_Extracted page text data_
========

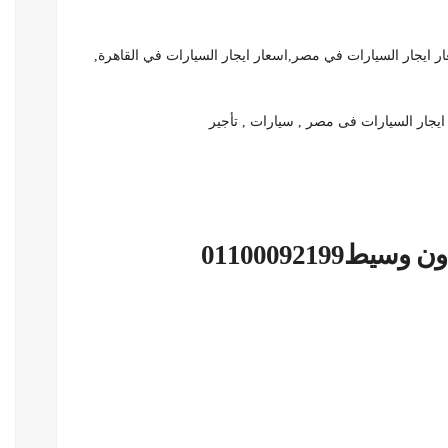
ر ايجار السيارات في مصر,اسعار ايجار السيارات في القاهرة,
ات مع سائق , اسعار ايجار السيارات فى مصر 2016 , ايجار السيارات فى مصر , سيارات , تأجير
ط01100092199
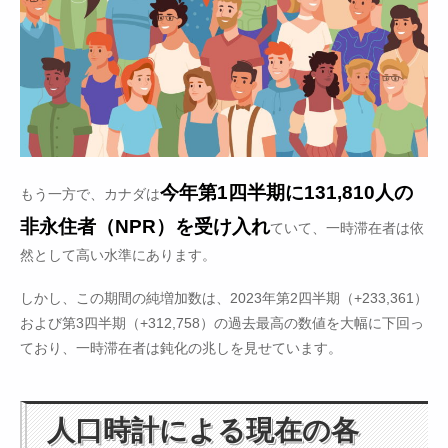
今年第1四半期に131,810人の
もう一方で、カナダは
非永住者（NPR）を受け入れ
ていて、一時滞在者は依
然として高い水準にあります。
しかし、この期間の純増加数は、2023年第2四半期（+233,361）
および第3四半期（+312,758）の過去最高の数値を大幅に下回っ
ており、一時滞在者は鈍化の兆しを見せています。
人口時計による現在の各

========

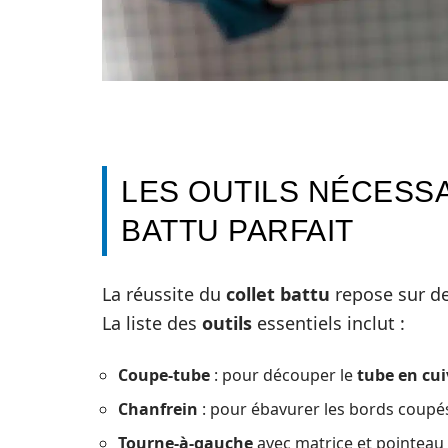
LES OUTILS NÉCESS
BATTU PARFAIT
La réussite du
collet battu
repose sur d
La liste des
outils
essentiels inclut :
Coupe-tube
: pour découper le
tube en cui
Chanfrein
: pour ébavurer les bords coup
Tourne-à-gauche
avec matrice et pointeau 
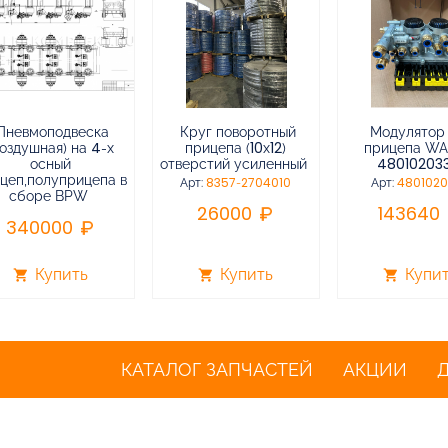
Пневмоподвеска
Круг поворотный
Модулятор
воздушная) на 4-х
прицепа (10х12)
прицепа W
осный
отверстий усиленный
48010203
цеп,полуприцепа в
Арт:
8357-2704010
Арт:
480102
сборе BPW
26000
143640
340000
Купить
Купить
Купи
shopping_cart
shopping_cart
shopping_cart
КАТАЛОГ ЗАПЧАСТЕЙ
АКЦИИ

========

_THE PROBLEM_
Search the entries for "pour" and copy each matching line.

_TASK OUTPUT_
: pour découper le
: pour ébavurer les bords coup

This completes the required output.